┌─ Working data
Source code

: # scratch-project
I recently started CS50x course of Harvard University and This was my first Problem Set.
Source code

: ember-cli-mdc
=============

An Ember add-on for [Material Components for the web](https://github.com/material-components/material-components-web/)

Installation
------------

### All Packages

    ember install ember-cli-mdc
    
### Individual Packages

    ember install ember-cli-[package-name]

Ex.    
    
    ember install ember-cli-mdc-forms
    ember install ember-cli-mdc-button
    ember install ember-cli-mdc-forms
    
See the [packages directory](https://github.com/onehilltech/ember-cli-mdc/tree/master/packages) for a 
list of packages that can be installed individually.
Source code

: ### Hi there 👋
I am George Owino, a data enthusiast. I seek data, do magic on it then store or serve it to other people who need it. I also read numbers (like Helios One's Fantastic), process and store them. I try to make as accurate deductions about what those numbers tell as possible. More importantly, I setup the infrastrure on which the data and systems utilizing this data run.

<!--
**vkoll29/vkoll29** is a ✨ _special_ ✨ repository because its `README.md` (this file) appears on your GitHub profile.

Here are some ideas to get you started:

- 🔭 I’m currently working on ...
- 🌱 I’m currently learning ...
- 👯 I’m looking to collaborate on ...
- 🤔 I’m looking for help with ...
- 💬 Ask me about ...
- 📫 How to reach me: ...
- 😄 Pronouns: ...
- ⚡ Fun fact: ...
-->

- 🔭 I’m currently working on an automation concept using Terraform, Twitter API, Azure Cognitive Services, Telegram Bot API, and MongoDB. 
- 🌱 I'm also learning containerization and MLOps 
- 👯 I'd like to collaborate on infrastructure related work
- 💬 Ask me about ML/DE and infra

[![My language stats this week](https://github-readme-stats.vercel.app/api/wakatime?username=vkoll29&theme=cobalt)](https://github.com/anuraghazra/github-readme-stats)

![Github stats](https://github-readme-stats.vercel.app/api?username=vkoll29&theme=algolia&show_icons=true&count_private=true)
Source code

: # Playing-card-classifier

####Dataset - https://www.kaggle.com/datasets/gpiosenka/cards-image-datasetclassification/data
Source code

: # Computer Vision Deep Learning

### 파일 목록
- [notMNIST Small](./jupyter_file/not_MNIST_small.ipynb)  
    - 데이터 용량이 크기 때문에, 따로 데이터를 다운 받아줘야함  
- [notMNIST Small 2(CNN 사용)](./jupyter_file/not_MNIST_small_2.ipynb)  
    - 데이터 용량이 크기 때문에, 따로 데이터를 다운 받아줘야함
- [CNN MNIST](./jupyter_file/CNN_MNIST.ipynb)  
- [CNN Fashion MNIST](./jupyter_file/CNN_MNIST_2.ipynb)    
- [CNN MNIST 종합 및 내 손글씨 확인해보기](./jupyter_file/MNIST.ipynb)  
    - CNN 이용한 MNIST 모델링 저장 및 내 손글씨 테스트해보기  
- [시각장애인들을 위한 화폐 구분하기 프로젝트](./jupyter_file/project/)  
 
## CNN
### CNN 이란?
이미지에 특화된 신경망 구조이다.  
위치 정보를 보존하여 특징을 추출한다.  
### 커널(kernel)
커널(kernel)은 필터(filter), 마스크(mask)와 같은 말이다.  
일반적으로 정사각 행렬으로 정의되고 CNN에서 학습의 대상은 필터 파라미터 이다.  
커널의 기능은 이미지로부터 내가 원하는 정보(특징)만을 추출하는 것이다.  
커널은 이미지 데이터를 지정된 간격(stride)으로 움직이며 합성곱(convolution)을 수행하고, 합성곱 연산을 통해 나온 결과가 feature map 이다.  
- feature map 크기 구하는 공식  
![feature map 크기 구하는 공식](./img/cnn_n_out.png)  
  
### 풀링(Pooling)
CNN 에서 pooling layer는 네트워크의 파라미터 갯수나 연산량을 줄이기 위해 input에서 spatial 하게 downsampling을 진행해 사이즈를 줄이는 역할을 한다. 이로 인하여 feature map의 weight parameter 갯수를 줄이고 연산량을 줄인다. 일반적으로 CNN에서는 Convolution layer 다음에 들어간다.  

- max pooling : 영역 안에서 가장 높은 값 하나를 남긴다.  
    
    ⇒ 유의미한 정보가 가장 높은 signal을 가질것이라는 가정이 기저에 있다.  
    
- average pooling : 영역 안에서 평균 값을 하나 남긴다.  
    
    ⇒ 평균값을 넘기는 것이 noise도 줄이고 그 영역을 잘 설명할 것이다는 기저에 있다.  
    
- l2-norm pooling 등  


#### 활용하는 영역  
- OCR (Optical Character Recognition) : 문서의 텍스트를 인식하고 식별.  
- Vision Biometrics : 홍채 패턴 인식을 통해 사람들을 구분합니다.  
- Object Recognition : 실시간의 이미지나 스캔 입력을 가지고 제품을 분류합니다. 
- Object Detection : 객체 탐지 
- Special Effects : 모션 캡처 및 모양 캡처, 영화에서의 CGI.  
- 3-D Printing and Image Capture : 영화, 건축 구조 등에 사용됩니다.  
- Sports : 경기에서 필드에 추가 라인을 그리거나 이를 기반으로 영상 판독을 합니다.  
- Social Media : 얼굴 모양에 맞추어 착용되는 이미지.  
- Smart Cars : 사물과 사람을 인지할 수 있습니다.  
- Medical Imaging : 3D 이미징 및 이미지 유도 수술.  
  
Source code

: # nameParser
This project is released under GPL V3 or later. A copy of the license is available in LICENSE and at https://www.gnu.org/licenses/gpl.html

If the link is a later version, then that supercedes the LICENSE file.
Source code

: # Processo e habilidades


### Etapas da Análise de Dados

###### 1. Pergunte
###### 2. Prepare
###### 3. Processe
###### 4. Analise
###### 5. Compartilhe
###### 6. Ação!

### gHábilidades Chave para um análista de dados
└─
→ **Problem details**:
Go through the records line by line, and copy each line that holds the string "kernel".

→ **Response below**:
### 커널(kernel)
커널(kernel)은 필터(filter), 마스크(mask)와 같은 말이다.  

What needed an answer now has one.